President John Dramani Mahama’s call to Chinese investors to explore Ghana’s vast economic potential underscores a strategic and forward-looking approach to international economic diplomacy. His address at the Presidential Investment Forum in China last week highlighted opportunities spanning infrastructure, digitalisation, renewable energy, agriculture, and manufacturing; sectors that hold the promise of transforming Ghana’s economy while cementing long-term Ghana–China relations.

Over the years, China has emerged as one of Ghana’s most significant development partners, with investments cutting across roads, energy, housing, and telecommunications. President Mahama’s renewed invitation therefore builds upon an already strong foundation, but with an expanded vision anchored on the country’s 24-hour economy and the Volta Economic Corridor initiative.

This new trajectory, he explained, seeks to link farms, factories, and markets through a robust logistics and water transport system while promoting industrialisation and export-led growth.

The emphasis on irrigation, agro-industrial parks, and tourism hubs along the Volta Lake is particularly commendable. These initiatives not only aim to create jobs and boost productivity but also reflect a deeper commitment to sustainable development and regional integration.

By aligning these projects with Ghana’s broader infrastructure drive, the US$10 billion “Big Push” programme, the government is signalling its intent to create a conducive environment for both domestic and foreign investment.
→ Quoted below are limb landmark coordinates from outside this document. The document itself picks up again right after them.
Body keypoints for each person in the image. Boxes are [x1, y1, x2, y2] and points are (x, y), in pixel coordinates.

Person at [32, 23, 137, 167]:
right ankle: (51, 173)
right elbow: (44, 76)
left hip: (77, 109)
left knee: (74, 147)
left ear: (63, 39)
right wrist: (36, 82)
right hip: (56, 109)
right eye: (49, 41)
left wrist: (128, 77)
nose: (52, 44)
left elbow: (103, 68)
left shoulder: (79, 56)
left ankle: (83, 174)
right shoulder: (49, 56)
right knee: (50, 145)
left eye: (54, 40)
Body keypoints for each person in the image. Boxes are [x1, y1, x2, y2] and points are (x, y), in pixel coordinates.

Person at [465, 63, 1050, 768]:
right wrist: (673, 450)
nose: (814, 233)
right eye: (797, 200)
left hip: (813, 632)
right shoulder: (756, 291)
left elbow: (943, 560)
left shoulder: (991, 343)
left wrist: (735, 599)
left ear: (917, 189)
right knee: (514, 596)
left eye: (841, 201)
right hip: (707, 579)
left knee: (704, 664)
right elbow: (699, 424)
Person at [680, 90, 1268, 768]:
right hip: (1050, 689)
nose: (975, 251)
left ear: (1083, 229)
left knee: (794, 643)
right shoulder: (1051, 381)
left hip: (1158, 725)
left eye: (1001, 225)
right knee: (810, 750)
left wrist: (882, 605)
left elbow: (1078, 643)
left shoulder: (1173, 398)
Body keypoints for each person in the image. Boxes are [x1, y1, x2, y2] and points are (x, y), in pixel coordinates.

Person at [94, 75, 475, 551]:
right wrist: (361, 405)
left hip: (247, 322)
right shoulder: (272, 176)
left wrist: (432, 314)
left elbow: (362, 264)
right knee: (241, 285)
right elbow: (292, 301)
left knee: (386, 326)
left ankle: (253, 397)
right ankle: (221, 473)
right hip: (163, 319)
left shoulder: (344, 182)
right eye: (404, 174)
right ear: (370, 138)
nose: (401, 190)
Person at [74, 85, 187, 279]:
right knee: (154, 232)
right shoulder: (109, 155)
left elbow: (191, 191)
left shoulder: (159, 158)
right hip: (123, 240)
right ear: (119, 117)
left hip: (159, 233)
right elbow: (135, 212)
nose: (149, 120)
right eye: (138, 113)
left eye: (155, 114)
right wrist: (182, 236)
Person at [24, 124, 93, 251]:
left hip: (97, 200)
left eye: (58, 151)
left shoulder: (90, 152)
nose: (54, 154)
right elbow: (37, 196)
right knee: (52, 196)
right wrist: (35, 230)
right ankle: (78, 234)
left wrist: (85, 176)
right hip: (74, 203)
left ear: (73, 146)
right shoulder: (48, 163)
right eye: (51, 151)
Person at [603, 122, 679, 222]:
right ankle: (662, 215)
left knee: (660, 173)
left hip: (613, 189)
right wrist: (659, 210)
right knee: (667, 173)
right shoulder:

Equally noteworthy is the President’s assurance of Ghana’s strong legal and regulatory framework that safeguards investor interests. His reference to international arbitration mechanisms and Ghana’s adherence to the New York Convention should reassure investors wary of bureaucratic and legal uncertainties in emerging markets.
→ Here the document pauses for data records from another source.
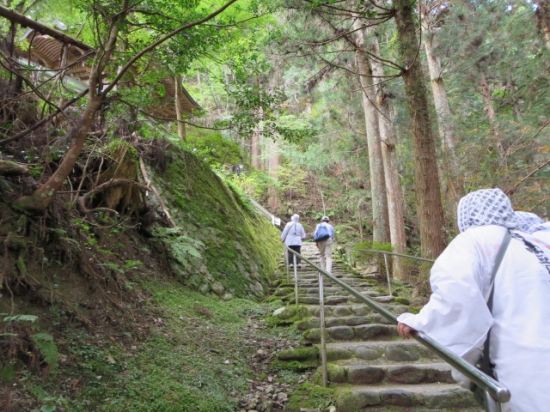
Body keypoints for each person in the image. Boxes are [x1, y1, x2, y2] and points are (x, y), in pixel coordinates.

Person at [396, 188, 550, 412]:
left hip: (524, 363)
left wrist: (420, 322)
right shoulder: (538, 242)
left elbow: (456, 294)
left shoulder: (477, 239)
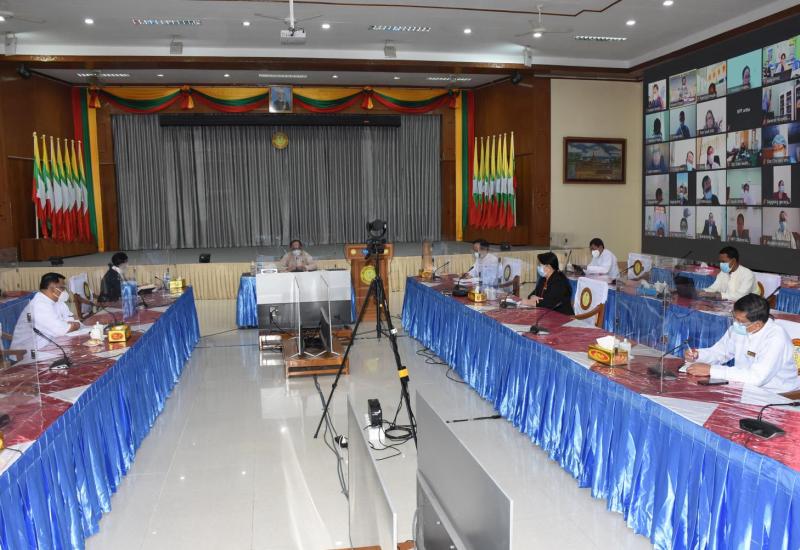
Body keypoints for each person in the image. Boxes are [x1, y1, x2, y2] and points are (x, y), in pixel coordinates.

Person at [685, 294, 800, 393]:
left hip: (776, 394)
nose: (736, 323)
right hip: (744, 386)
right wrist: (698, 355)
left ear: (758, 324)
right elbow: (720, 352)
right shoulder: (740, 329)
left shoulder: (775, 338)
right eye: (735, 318)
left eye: (740, 321)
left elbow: (757, 378)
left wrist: (712, 370)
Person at [10, 272, 81, 351]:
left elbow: (73, 318)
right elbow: (62, 330)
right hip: (33, 353)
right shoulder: (39, 305)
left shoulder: (58, 301)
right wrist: (74, 325)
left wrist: (69, 324)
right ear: (52, 288)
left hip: (53, 345)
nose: (64, 291)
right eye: (62, 288)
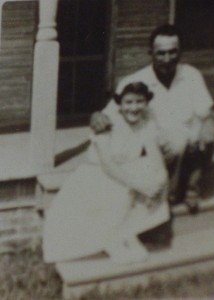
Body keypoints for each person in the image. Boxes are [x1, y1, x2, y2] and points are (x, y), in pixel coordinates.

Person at [91, 23, 214, 214]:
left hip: (185, 142)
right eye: (161, 53)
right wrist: (96, 117)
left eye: (172, 52)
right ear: (150, 52)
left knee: (206, 137)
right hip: (153, 144)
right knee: (178, 141)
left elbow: (208, 113)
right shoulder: (135, 81)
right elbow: (107, 114)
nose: (167, 59)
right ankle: (170, 196)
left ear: (180, 52)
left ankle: (191, 188)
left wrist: (209, 126)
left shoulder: (191, 75)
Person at [43, 82, 169, 264]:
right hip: (99, 174)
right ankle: (112, 240)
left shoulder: (146, 121)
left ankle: (129, 232)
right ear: (119, 103)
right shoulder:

Indeed, political stability and the rule of law have become Ghana’s hallmark, distinguishing it from several countries within the sub-region.
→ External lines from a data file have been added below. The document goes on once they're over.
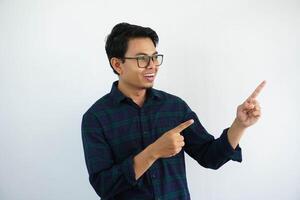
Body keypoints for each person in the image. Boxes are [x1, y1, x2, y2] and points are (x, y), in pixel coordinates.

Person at [81, 22, 266, 200]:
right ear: (117, 65)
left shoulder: (174, 107)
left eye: (154, 57)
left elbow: (210, 157)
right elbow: (104, 186)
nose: (152, 65)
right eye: (142, 59)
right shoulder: (95, 118)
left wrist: (239, 125)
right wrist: (153, 152)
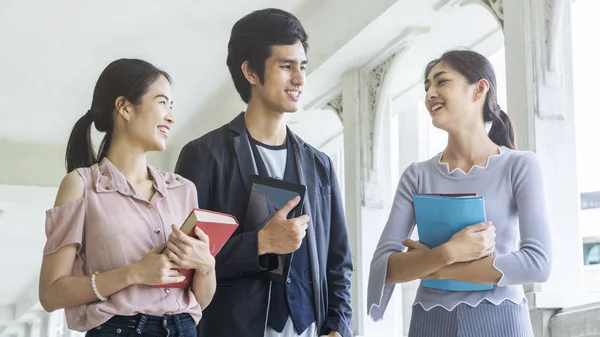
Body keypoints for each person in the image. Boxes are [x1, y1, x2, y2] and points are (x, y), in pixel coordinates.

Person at [175, 8, 353, 337]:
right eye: (286, 66)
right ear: (251, 73)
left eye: (302, 67)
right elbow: (184, 262)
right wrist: (260, 243)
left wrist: (337, 326)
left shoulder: (320, 165)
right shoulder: (203, 156)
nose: (299, 79)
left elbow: (338, 262)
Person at [366, 49, 552, 337]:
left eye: (441, 82)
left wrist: (437, 267)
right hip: (431, 323)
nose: (430, 93)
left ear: (479, 89)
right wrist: (449, 252)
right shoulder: (417, 176)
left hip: (502, 321)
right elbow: (383, 268)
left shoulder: (519, 166)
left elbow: (537, 263)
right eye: (427, 86)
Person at [39, 58, 216, 337]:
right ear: (124, 107)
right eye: (162, 102)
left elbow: (200, 300)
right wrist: (134, 273)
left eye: (172, 106)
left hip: (184, 328)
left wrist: (207, 266)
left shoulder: (183, 190)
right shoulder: (81, 185)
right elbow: (51, 294)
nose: (171, 117)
However, while the invitation to Chinese investors is timely, it must be pursued with a clear focus on value addition, technology transfer, and local capacity building. Ghana’s partnership model with China should evolve beyond infrastructure financing to include industrial collaboration, research and innovation, and sustainable resource management.

In our view, transparency, environmental responsibility, and fair labour practices must underpin all agreements to ensure that economic growth translates into tangible social and developmental benefits for Ghanaians.

As host of the African Continental Free Trade Area (AfCFTA), Ghana’s attractiveness as a gateway to a US$3.4 trillion market cannot be overstated. Chinese investors can find in Ghana not just a business destination, but a strategic partner in Africa’s industrialisation agenda.

President Mahama’s pitch in Beijing therefore signals more than a call for capital; it represents a vision of shared prosperity built on trust, innovation, and mutual respect. Ghana’s readiness for partnership must now be matched by efficient implementation, accountability, and a commitment to ensuring that such collaborations advance the national interest.